→ **WORK INSTRUCTIONS**
Copy these records line for line, leaving out the pictures.

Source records
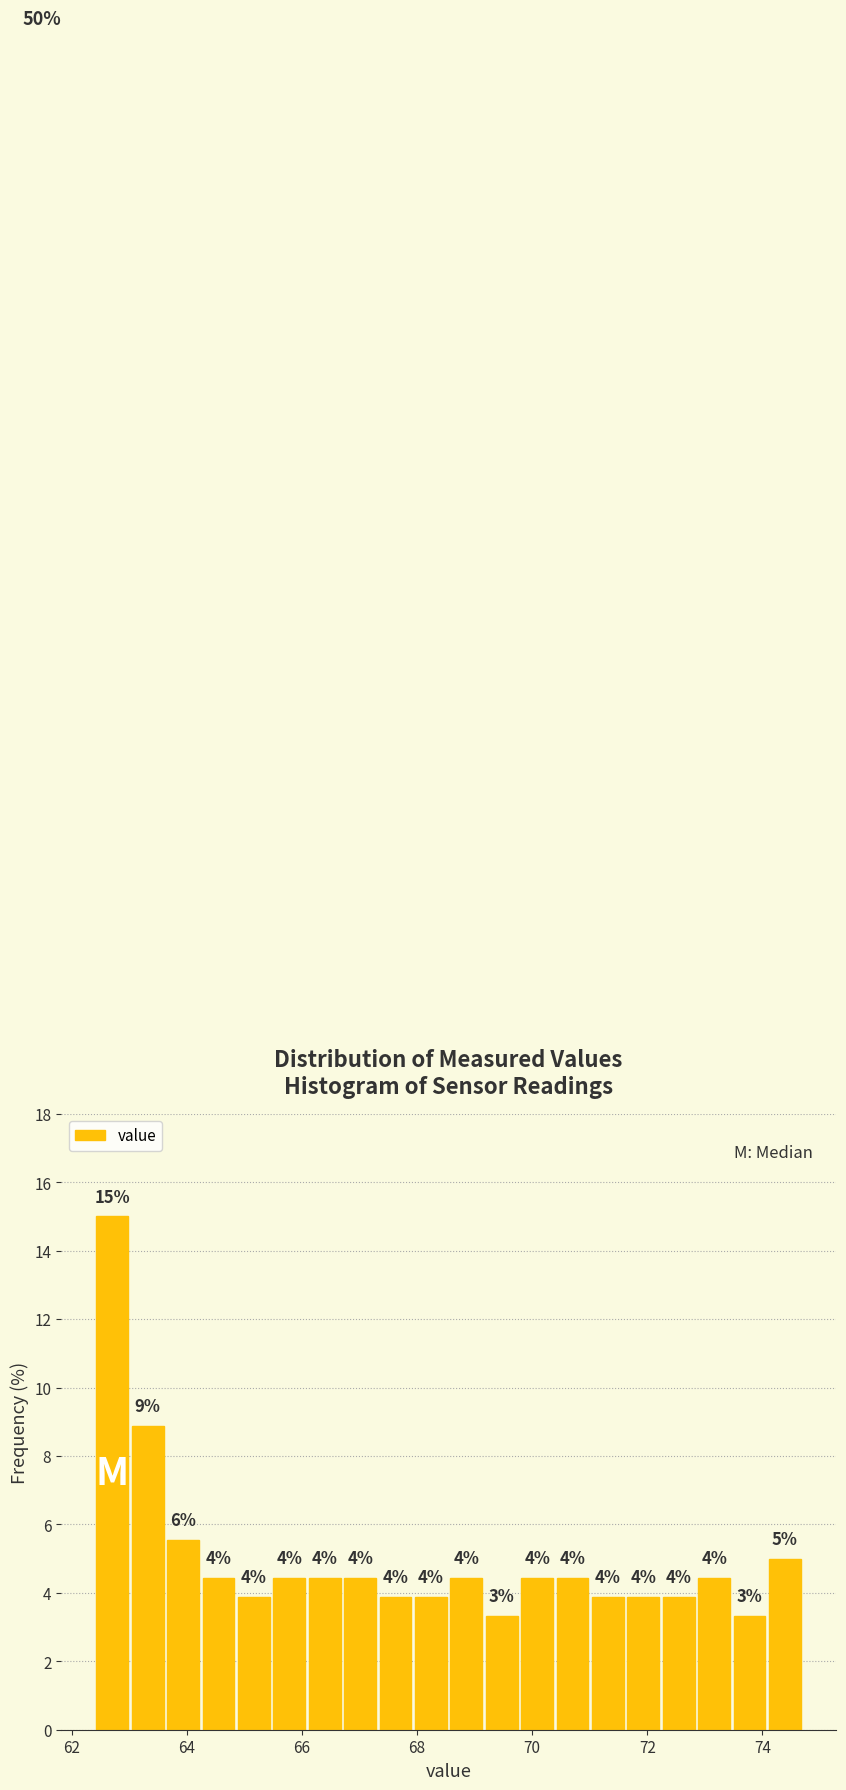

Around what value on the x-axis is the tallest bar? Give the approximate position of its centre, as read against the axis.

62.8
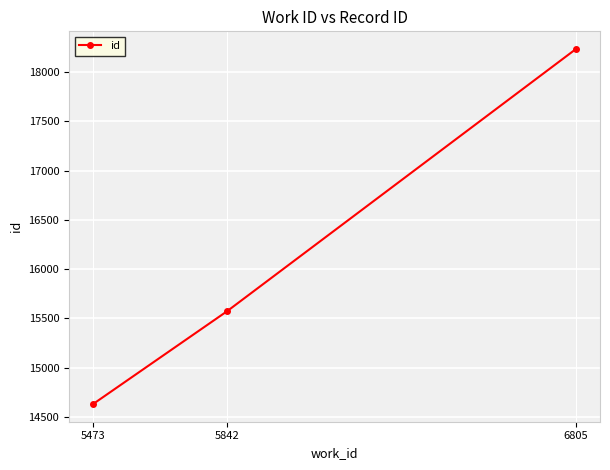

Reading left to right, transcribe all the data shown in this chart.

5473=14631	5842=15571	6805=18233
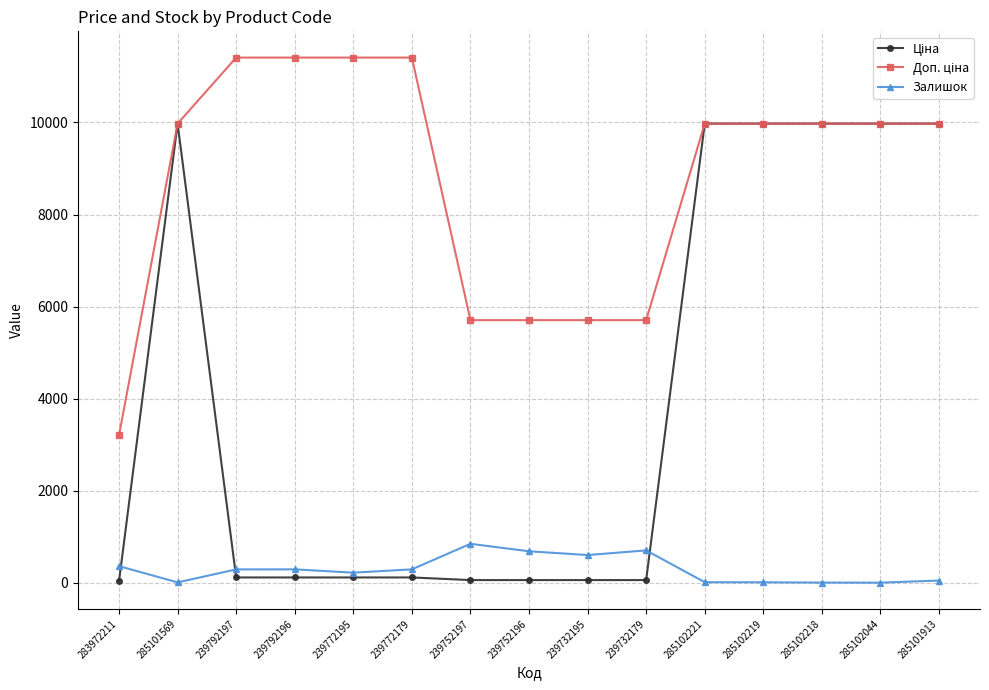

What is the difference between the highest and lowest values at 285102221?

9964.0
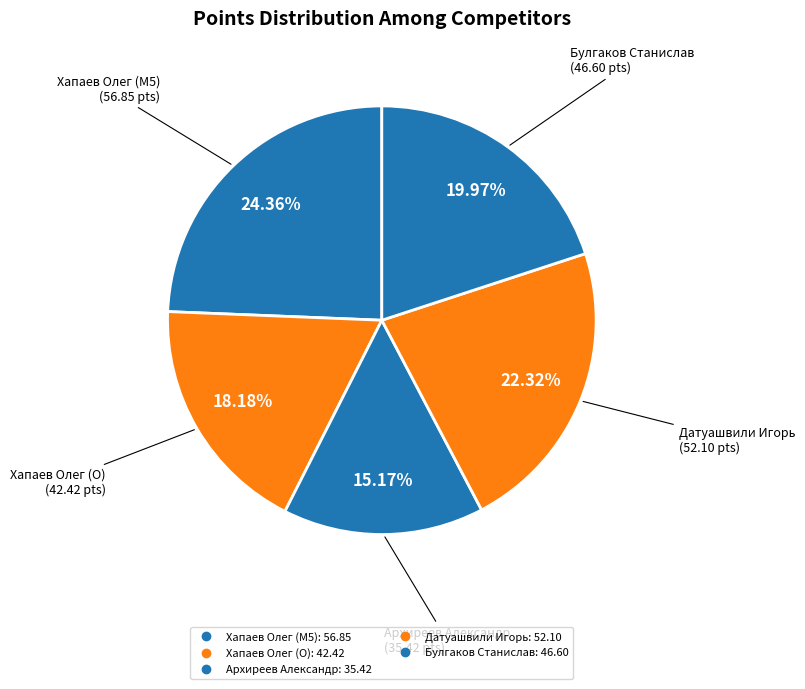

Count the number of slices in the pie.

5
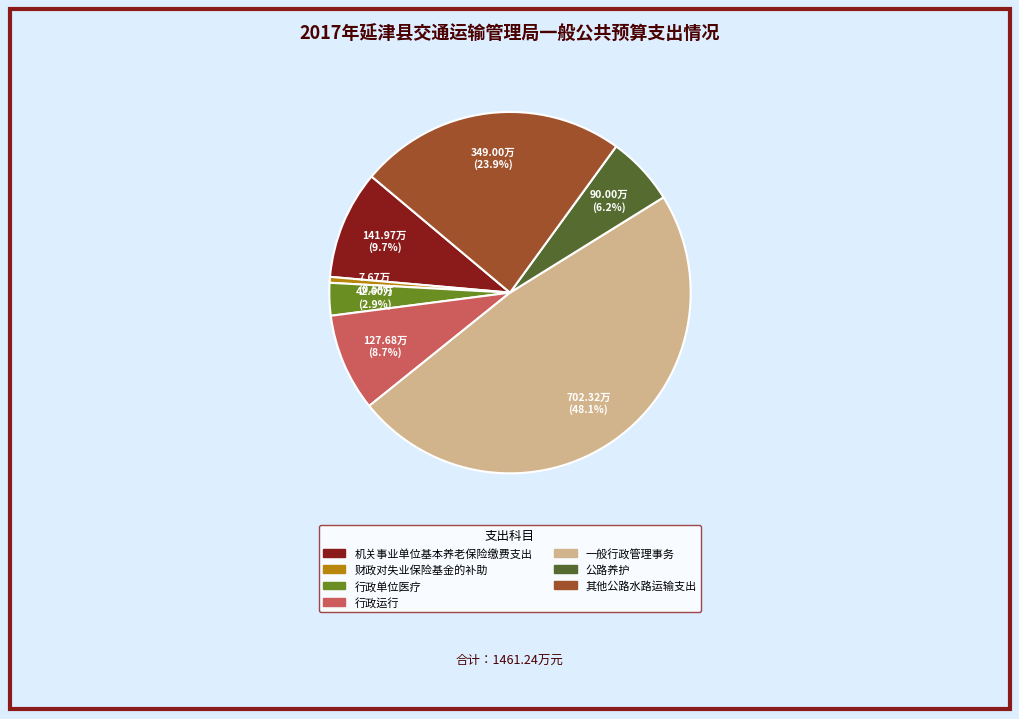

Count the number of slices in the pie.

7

→ **REPLY**
Around what value on the x-axis is the tallest bar? Give the approximate position of its centre, as read against the axis.

62.8

Reading left to right, transcribe all the data shown in this chart.

5473=14631	5842=15571	6805=18233

What is the difference between the highest and lowest values at 285102221?

9964.0

Count the number of slices in the pie.

5

Count the number of slices in the pie.

7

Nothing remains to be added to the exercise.